RECORD LIST:

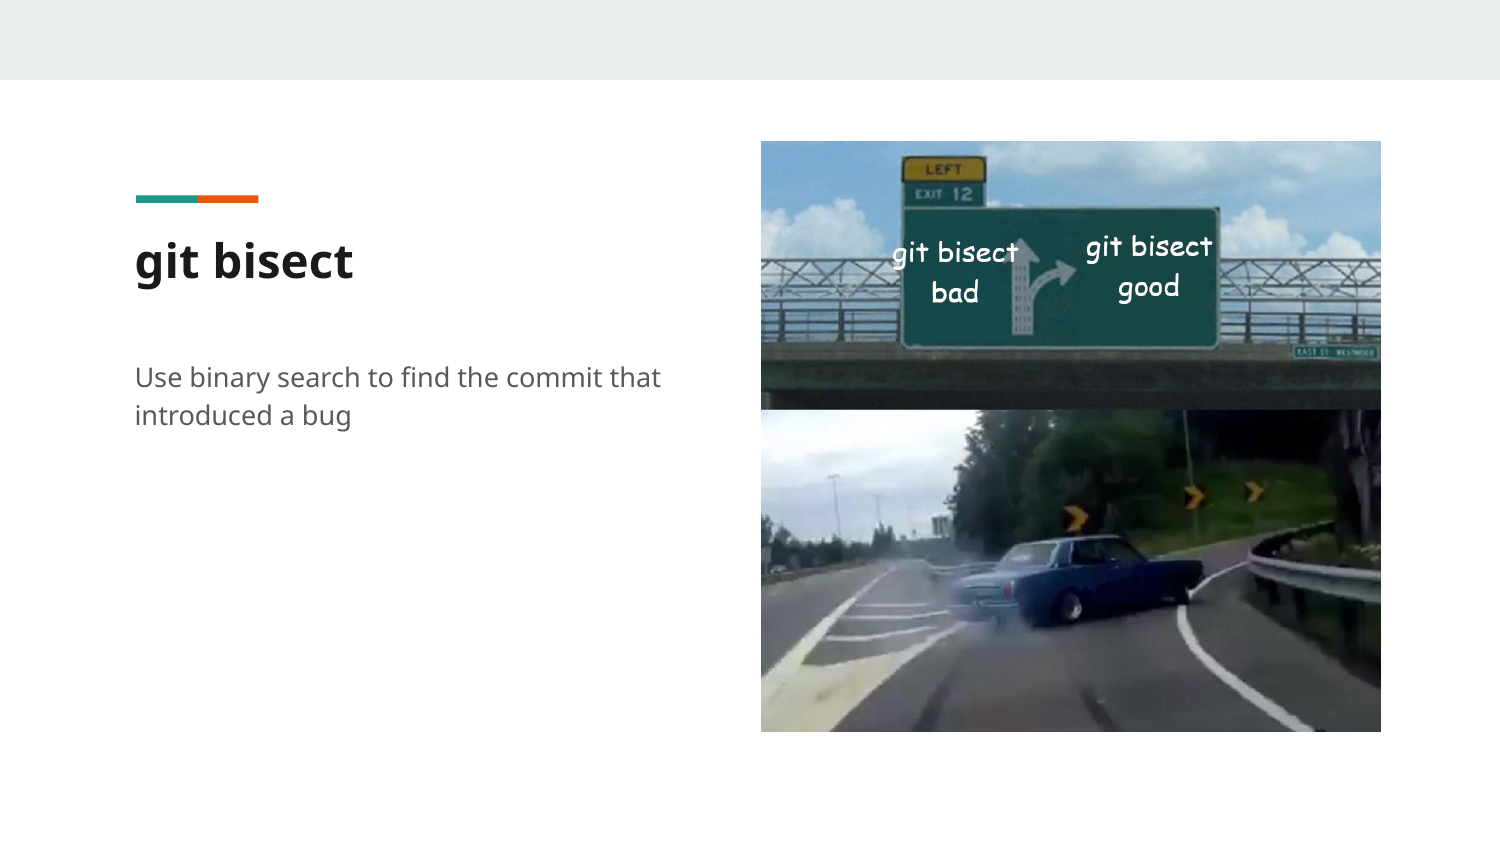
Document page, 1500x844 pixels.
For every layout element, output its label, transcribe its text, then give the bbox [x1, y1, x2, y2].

title git bisect [119, 216, 761, 305]
list Use binary search to find the commit that introduced a bug [119, 341, 739, 712]
picture [761, 141, 1381, 732]
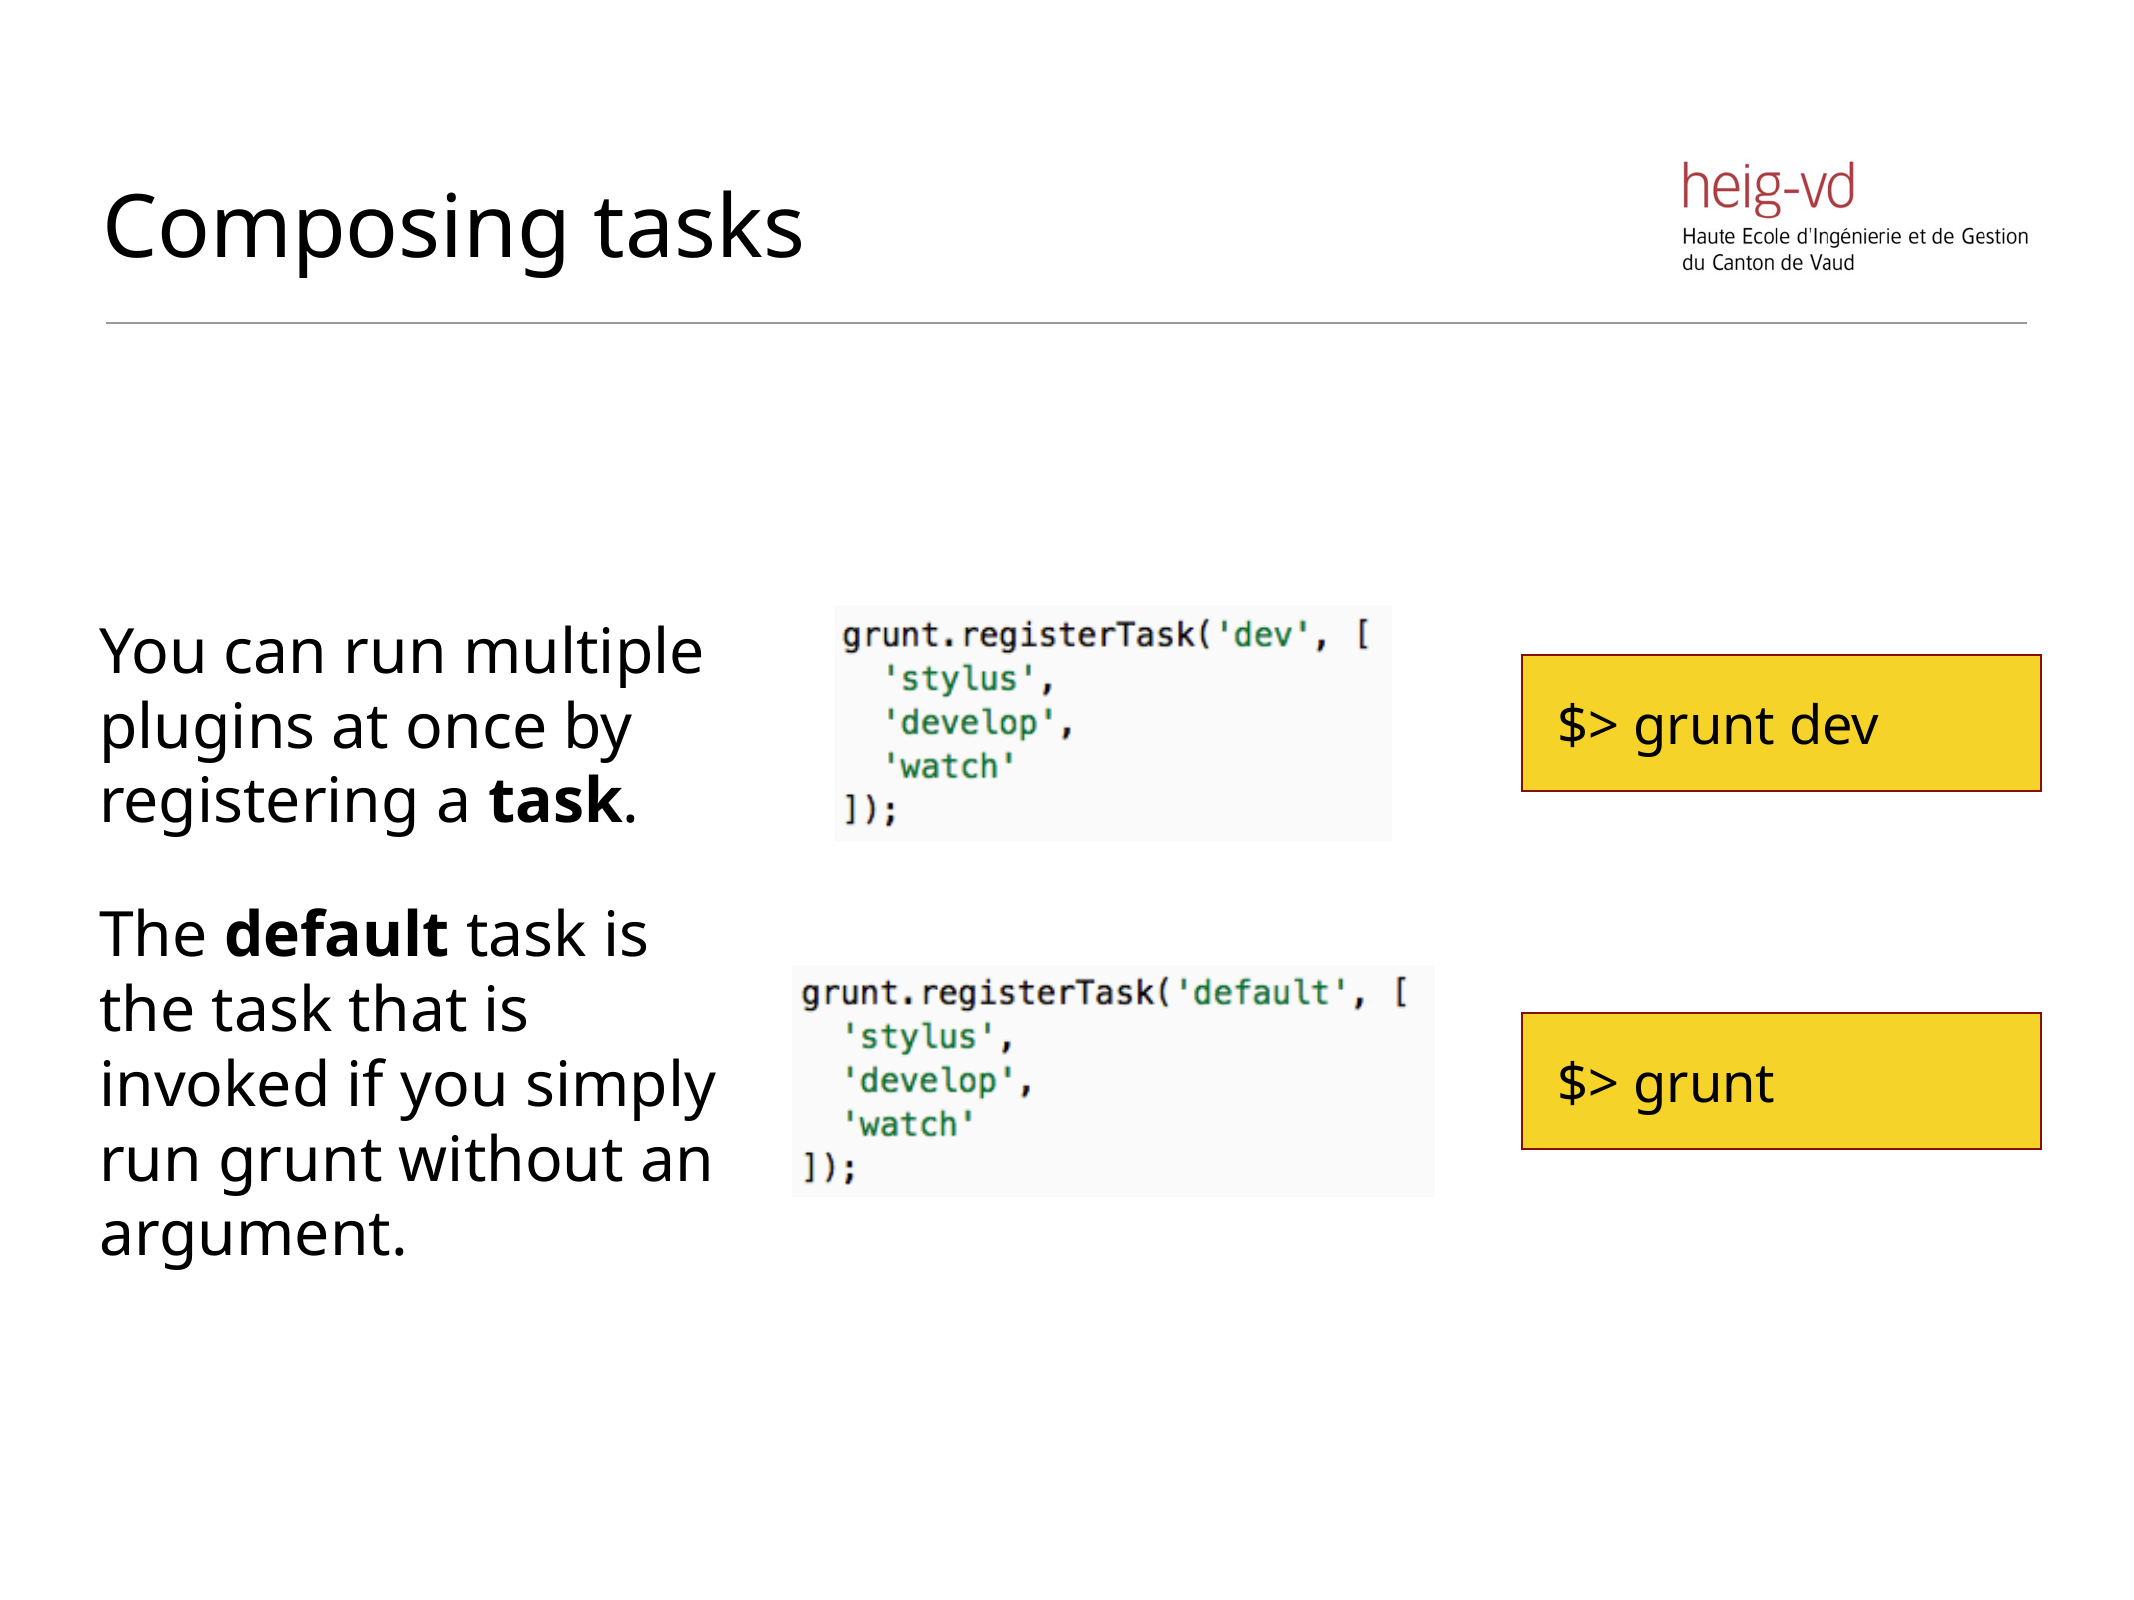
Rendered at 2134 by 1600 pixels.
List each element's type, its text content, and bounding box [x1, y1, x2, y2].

text_box $> grunt dev [1522, 655, 2042, 792]
text_box $> grunt [1522, 1013, 2042, 1149]
text_box You can run multiple plugins at once by registering a task. [90, 602, 761, 844]
picture [835, 605, 1392, 841]
picture [792, 965, 1435, 1197]
title Composing tasks [93, 54, 2040, 284]
text_box The default task is the task that is invoked if you simply run grunt without an argument. [90, 885, 761, 1277]
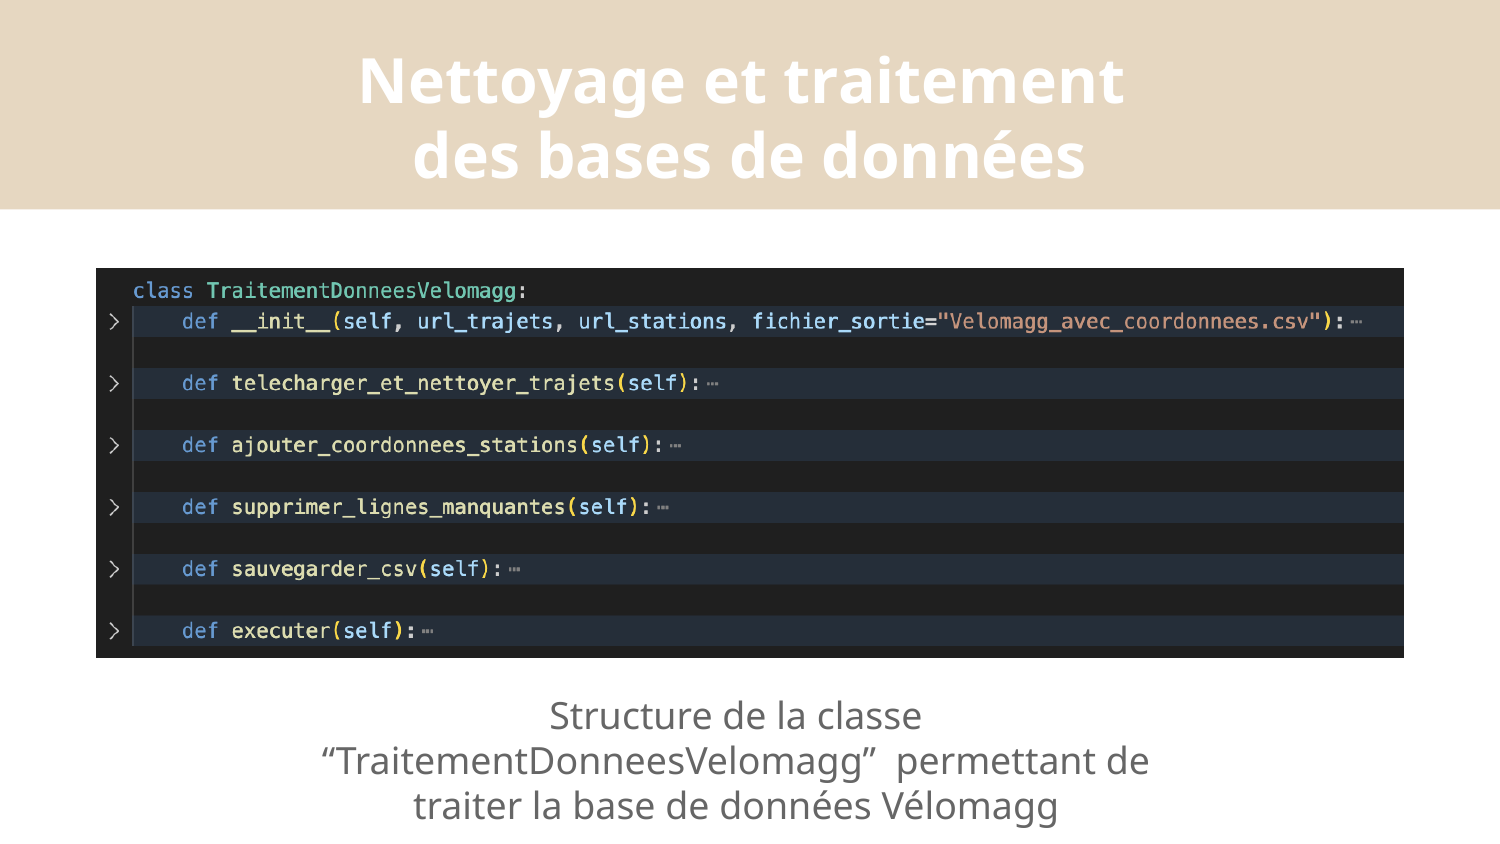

EXERCISE OBJECTIVE: Lay out every line of the entries above as a numbered list, skipping blank lines, and leave the pictures out of your answer.

COMPLETED EXERCISE:
1. Document page, 1500x844 pixels.
2. For every layout element, output its label, transcribe its text, then give the bbox [x1, y1, x2, y2].
3. title git bisect [119, 216, 761, 305]
4. list Use binary search to find the commit that introduced a bug [119, 341, 739, 712]
5. picture [761, 141, 1381, 732]
6. Rendered at 2134 by 1600 pixels.
7. List each element's type, its text content, and bounding box [x1, y1, x2, y2].
8. text_box $> grunt dev [1522, 655, 2042, 792]
9. text_box $> grunt [1522, 1013, 2042, 1149]
10. text_box You can run multiple plugins at once by registering a task. [90, 602, 761, 844]
11. picture [835, 605, 1392, 841]
12. picture [792, 965, 1435, 1197]
13. title Composing tasks [93, 54, 2040, 284]
14. text_box The default task is the task that is invoked if you simply run grunt without an argument. [90, 885, 761, 1277]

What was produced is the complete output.